— Directive —
Retype all the entries word for word, but omit the pictures.
[Dataset records]
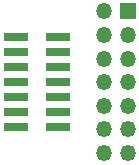
<source format=gbr>
%TF.GenerationSoftware,KiCad,Pcbnew,7.0.2*%
%TF.CreationDate,2024-01-21T01:29:37-05:00*%
%TF.ProjectId,jtag-adapter,6a746167-2d61-4646-9170-7465722e6b69,rev?*%
%TF.SameCoordinates,Original*%
%TF.FileFunction,Soldermask,Top*%
%TF.FilePolarity,Negative*%
%FSLAX46Y46*%
G04 Gerber Fmt 4.6, Leading zero omitted, Abs format (unit mm)*
G04 Created by KiCad (PCBNEW 7.0.2) date 2024-01-21 01:29:37*
%MOMM*%
%LPD*%
G01*
G04 APERTURE LIST*
%ADD10R,1.350000X1.350000*%
%ADD11O,1.350000X1.350000*%
%ADD12R,2.100000X0.750000*%
G04 APERTURE END LIST*
D10*
%TO.C,J2*%
X94400000Y-66000000D03*
D11*
X92400000Y-66000000D03*
X94400000Y-68000000D03*
X92400000Y-68000000D03*
X94400000Y-70000000D03*
X92400000Y-70000000D03*
X94400000Y-72000000D03*
X92400000Y-72000000D03*
X94400000Y-74000000D03*
X92400000Y-74000000D03*
X94400000Y-76000000D03*
X92400000Y-76000000D03*
X94400000Y-78000000D03*
X92400000Y-78000000D03*
%TD*%
D12*
%TO.C,J1*%
X88500000Y-68190000D03*
X84900000Y-68190000D03*
X88500000Y-69460000D03*
X84900000Y-69460000D03*
X88500000Y-70730000D03*
X84900000Y-70730000D03*
X88500000Y-72000000D03*
X84900000Y-72000000D03*
X88500000Y-73270000D03*
X84900000Y-73270000D03*
X88500000Y-74540000D03*
X84900000Y-74540000D03*
X88500000Y-75810000D03*
X84900000Y-75810000D03*
%TD*%
M02*

</source>
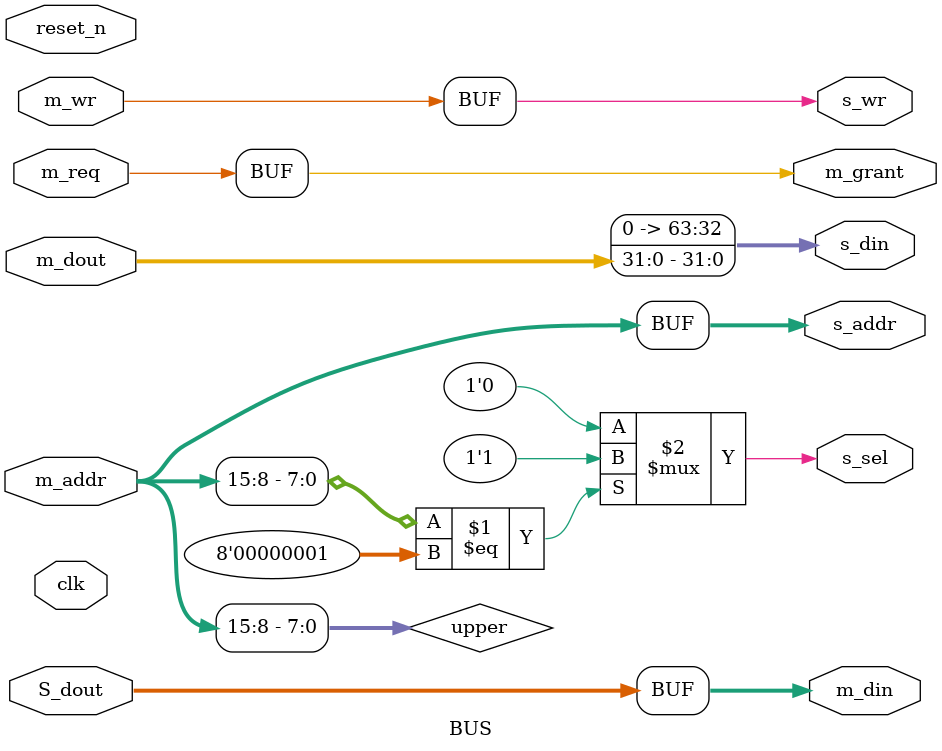
<source format=v>
module BUS(	clk,reset_n,m_req,m_wr,m_addr,m_dout,S_dout,m_grant,m_din,s_sel,s_addr,s_wr,s_din);

	input clk,reset_n;
	input m_req, m_wr;			//master request signal, write signal
	input [15:0]m_addr;			//operation adrress
	input [31:0]m_dout;			//output value
	input [63:0]S_dout;			//slave output value

	output m_grant;				//master grant
	output [63:0]m_din;
	
	output s_sel,s_wr;			//slave select signal , write operation signal
	output [15:0]s_addr;			//slave address
	output [63:0]s_din;			//slave input value
	
	
	
	wire [7:0] upper;

	assign m_grant = m_req;
	assign s_wr = m_wr;
	assign s_addr = m_addr;
	assign s_din = m_dout;
	assign m_din = S_dout;
	assign upper = m_addr[15:8];
	assign s_sel = (upper == 8'h01)? 1'b1 : 1'b0;
	
endmodule

/*
//aribiter
module arbiter(clk, reset_n, m_req, m_grant);
	input clk,reset_n;
	input m_req;				//master request
	
	output reg m_grant;		//master grant
	
	reg next_M_grant;			//next_master grant
	
	always@(posedge clk)
	begin
		m_grant = next_M_grant;
	end
	
	always@(reset_n,m_req)
		begin
		if(reset_n==0)						// initialize --> M0--grant
			begin
				next_M_grant = 1;
			end
		
		else if(reset_n==1)
			begin
				case(m_req)
					1'b 1:begin			//when m_req = 1
								next_M_grant = 1;
							end
					1'b 0:begin			//when m_req = 0
								next_M_grant = 0;
							end
				endcase
			end
		
		end
endmodule

//decoder
module address_decoder(address, s_sel);
	input [7:0]address;
	output reg s_sel;
	
	always@(address)
		begin
			if(address==8'b 0000_0001)			//upper 8bit 
				s_sel = 1;
			else										//the other case---> not select
				s_sel = 0;
		end
endmodule

module mux2_32bits(d0,d1,s,y);						//32bits mux2 
	input [31:0]d0,d1;
	input s;
	output [31:0]y;
  	assign y=(s==0)? d0:d1;								//s=0->d0 / s=1->d1  
endmodule

module mux2_16bits(d0,d1,s,y);							//8bits mux2 
	input [15:0]d0,d1;
	input s;
	output [15:0]y;
	assign y=(s==0)? d0:d1;								//s=0->d0 / s=1->d1
endmodule

module mux2(d0,d1,s,y);									//2bits mux2 
	input d0,d1;
	input s;
	output y;
	assign y=(s==0)? d0:d1;								//s=0->d0 / s=1->d1
endmodule

module _dff2_r(clk,reset_n,d,q);						//resetable d flip-flop
 input clk,reset_n;
 input d;
 output reg q;
 always@(posedge clk or negedge reset_n)			//rising edge clk or flling reset_n
 begin
  if(~reset_n)												//reset when reset_n is falling
   q<=1'b 0;
  else
   q<=d;
 end
endmodule 

*/


</source>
[/Dataset records]
— Solution for this task —
<source format=gbr>
%TF.GenerationSoftware,KiCad,Pcbnew,7.0.2*%
%TF.CreationDate,2024-01-21T01:29:37-05:00*%
%TF.ProjectId,jtag-adapter,6a746167-2d61-4646-9170-7465722e6b69,rev?*%
%TF.SameCoordinates,Original*%
%TF.FileFunction,Soldermask,Top*%
%TF.FilePolarity,Negative*%
%FSLAX46Y46*%
G04 Gerber Fmt 4.6, Leading zero omitted, Abs format (unit mm)*
G04 Created by KiCad (PCBNEW 7.0.2) date 2024-01-21 01:29:37*
%MOMM*%
%LPD*%
G01*
G04 APERTURE LIST*
%ADD10R,1.350000X1.350000*%
%ADD11O,1.350000X1.350000*%
%ADD12R,2.100000X0.750000*%
G04 APERTURE END LIST*
D10*
%TO.C,J2*%
X94400000Y-66000000D03*
D11*
X92400000Y-66000000D03*
X94400000Y-68000000D03*
X92400000Y-68000000D03*
X94400000Y-70000000D03*
X92400000Y-70000000D03*
X94400000Y-72000000D03*
X92400000Y-72000000D03*
X94400000Y-74000000D03*
X92400000Y-74000000D03*
X94400000Y-76000000D03*
X92400000Y-76000000D03*
X94400000Y-78000000D03*
X92400000Y-78000000D03*
%TD*%
D12*
%TO.C,J1*%
X88500000Y-68190000D03*
X84900000Y-68190000D03*
X88500000Y-69460000D03*
X84900000Y-69460000D03*
X88500000Y-70730000D03*
X84900000Y-70730000D03*
X88500000Y-72000000D03*
X84900000Y-72000000D03*
X88500000Y-73270000D03*
X84900000Y-73270000D03*
X88500000Y-74540000D03*
X84900000Y-74540000D03*
X88500000Y-75810000D03*
X84900000Y-75810000D03*
%TD*%
M02*

</source>
<source format=v>
module BUS(	clk,reset_n,m_req,m_wr,m_addr,m_dout,S_dout,m_grant,m_din,s_sel,s_addr,s_wr,s_din);

	input clk,reset_n;
	input m_req, m_wr;			//master request signal, write signal
	input [15:0]m_addr;			//operation adrress
	input [31:0]m_dout;			//output value
	input [63:0]S_dout;			//slave output value

	output m_grant;				//master grant
	output [63:0]m_din;
	
	output s_sel,s_wr;			//slave select signal , write operation signal
	output [15:0]s_addr;			//slave address
	output [63:0]s_din;			//slave input value
	
	
	
	wire [7:0] upper;

	assign m_grant = m_req;
	assign s_wr = m_wr;
	assign s_addr = m_addr;
	assign s_din = m_dout;
	assign m_din = S_dout;
	assign upper = m_addr[15:8];
	assign s_sel = (upper == 8'h01)? 1'b1 : 1'b0;
	
endmodule

/*
//aribiter
module arbiter(clk, reset_n, m_req, m_grant);
	input clk,reset_n;
	input m_req;				//master request
	
	output reg m_grant;		//master grant
	
	reg next_M_grant;			//next_master grant
	
	always@(posedge clk)
	begin
		m_grant = next_M_grant;
	end
	
	always@(reset_n,m_req)
		begin
		if(reset_n==0)						// initialize --> M0--grant
			begin
				next_M_grant = 1;
			end
		
		else if(reset_n==1)
			begin
				case(m_req)
					1'b 1:begin			//when m_req = 1
								next_M_grant = 1;
							end
					1'b 0:begin			//when m_req = 0
								next_M_grant = 0;
							end
				endcase
			end
		
		end
endmodule

//decoder
module address_decoder(address, s_sel);
	input [7:0]address;
	output reg s_sel;
	
	always@(address)
		begin
			if(address==8'b 0000_0001)			//upper 8bit 
				s_sel = 1;
			else										//the other case---> not select
				s_sel = 0;
		end
endmodule

module mux2_32bits(d0,d1,s,y);						//32bits mux2 
	input [31:0]d0,d1;
	input s;
	output [31:0]y;
  	assign y=(s==0)? d0:d1;								//s=0->d0 / s=1->d1  
endmodule

module mux2_16bits(d0,d1,s,y);							//8bits mux2 
	input [15:0]d0,d1;
	input s;
	output [15:0]y;
	assign y=(s==0)? d0:d1;								//s=0->d0 / s=1->d1
endmodule

module mux2(d0,d1,s,y);									//2bits mux2 
	input d0,d1;
	input s;
	output y;
	assign y=(s==0)? d0:d1;								//s=0->d0 / s=1->d1
endmodule

module _dff2_r(clk,reset_n,d,q);						//resetable d flip-flop
 input clk,reset_n;
 input d;
 output reg q;
 always@(posedge clk or negedge reset_n)			//rising edge clk or flling reset_n
 begin
  if(~reset_n)												//reset when reset_n is falling
   q<=1'b 0;
  else
   q<=d;
 end
endmodule 

*/


</source>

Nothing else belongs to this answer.